Some communities hit hard by the opioid crisis are launching new programs aimed at connecting revived addicts with recovery services as soon as possible after an overdose.

In Camden County, N.J., officials launched a program this year aimed at redressing two problems: the tendency of rescued addicts to leave the emergency department without a referral to treatment, and the difficulty in finding inpatient facilities quickly for those who do want it.

Under the program, which received $150,000 in funding from the county, users who were revived by naloxone are offered recovery services while still in the hospital.

If they agree, the county will pay for them to receive outpatient treatment—usually involving counseling and either methadone or buprenorphine, drugs used to wean addicts off opioids—until a spot at an inpatient center becomes available.

One success case earlier this year involved a 23-year-old man who was revived on three occasions with naloxone, and after the third time, agreed to seek treatment, said William Lynch, clinical pharmacist at Kennedy University Hospital in Cherry Hill, N.J., one of the participating medical centers. He received outpatient treatment for three weeks until a bed opened up.

“You don’t really know where is rock bottom for everybody,” Mr. Lynch said. “What’s key is that information is offered each and every time.”

Seth DeSantis, a 37-year-old from the Lowell, Mass., area, didn’t want to become another statistic. A doctor prescribed OxyContin to help him treat the pain he suffered after a 2001 motorcycle accident. He eventually began using illicit heroin and got hooked, overdosing four times since early March.

He was saved with naloxone each time, he says. His most recent overdose put him in a coma for several days, said Mr. DeSantis, and prompted his latest recovery effort. “I don’t want to die from this,” he said.

In Massachusetts, bulk purchasing allows cities to buy the rescue drug for $20 a dose, a steep discount from prices that could otherwise reach almost $67 a dose. Drug users, friends and family members in the state can also receive naloxone and training on how to use it.

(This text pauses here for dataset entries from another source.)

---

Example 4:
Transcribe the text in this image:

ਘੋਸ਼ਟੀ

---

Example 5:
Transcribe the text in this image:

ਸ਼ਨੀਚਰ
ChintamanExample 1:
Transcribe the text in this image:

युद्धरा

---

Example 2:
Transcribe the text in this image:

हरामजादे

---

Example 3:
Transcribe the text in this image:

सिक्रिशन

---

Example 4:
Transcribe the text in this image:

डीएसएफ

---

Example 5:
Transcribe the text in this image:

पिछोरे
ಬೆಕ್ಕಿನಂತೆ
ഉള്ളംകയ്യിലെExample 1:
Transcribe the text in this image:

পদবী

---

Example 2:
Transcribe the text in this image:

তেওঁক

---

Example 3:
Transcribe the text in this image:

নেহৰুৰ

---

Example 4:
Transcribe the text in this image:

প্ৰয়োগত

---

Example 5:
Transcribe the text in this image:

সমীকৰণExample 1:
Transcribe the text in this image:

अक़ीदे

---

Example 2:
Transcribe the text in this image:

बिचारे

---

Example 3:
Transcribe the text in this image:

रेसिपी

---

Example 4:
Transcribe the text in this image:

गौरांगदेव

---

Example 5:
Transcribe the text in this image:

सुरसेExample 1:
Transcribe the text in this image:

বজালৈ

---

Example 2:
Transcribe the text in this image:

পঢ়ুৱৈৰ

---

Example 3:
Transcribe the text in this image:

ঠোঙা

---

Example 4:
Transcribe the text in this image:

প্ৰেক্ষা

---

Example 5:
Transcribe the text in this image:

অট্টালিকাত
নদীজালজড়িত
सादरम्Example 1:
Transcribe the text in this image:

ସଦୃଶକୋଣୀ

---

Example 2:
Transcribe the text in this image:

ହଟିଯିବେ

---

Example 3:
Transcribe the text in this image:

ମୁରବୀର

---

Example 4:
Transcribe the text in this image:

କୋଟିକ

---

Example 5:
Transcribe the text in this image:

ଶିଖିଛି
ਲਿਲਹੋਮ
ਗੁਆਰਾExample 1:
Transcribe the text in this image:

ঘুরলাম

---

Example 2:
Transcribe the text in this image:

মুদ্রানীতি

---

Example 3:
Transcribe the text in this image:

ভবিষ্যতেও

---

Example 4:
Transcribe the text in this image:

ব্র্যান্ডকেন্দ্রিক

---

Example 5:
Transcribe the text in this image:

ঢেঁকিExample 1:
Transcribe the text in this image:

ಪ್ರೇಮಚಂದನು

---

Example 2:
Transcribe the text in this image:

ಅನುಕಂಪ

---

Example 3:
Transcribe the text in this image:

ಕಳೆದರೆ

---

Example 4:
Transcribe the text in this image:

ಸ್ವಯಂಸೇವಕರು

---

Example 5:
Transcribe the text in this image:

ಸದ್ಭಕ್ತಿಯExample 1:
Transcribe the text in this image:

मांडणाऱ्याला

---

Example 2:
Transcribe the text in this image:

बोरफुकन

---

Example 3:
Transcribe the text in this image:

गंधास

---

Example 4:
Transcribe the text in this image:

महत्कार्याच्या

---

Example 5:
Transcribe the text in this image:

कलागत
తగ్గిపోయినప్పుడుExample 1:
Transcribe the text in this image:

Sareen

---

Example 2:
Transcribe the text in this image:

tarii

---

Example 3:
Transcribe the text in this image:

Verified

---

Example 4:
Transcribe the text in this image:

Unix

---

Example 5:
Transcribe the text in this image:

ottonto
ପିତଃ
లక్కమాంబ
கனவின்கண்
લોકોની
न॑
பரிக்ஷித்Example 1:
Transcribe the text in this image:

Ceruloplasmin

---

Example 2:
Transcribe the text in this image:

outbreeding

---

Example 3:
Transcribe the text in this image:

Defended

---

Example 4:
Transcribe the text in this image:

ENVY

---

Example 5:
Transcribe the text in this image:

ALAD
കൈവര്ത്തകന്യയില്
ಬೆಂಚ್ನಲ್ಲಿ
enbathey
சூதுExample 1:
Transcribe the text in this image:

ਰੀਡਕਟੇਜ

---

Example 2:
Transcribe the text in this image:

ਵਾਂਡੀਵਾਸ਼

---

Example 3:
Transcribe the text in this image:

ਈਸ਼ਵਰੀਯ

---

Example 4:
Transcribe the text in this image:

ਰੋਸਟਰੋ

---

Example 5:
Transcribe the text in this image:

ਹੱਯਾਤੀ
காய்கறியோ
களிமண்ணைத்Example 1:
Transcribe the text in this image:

In Lowell, a riverside city of about 110,000, ambulance company Trinity EMS Inc. reported 91 overdoses in the first quarter in which the person would have died within minutes without naloxone treatment, up 34% from the year-earlier period.

In 2015, Trinity counted 284 overdoses in Lowell where patients could die within minutes without naloxone treatment. Of these, 28 patients were listed twice by the company as being treated for an overdose, and two of them were listed three times. But Trinity doesn’t track if patients have overdosed outside its territory, which includes 13 towns and cities in Massachusetts and New Hampshire.

Lowell has had at least 27 suspected opioid-related deaths so far this year compared with 46 opioid deaths in all of 2015.

The city in February began using data collected through 911 calls to track people rescued with naloxone after they leave the hospital, then urge them into addiction treatment. The police, fire and health departments are all taking part, along with Lowell House Inc., a local treatment center.

“Instead of waiting for them to come to us, we’re going to find them,” Lowell Police Superintendent William Taylor said.

—Pervaiz Shallwani contributed to this article.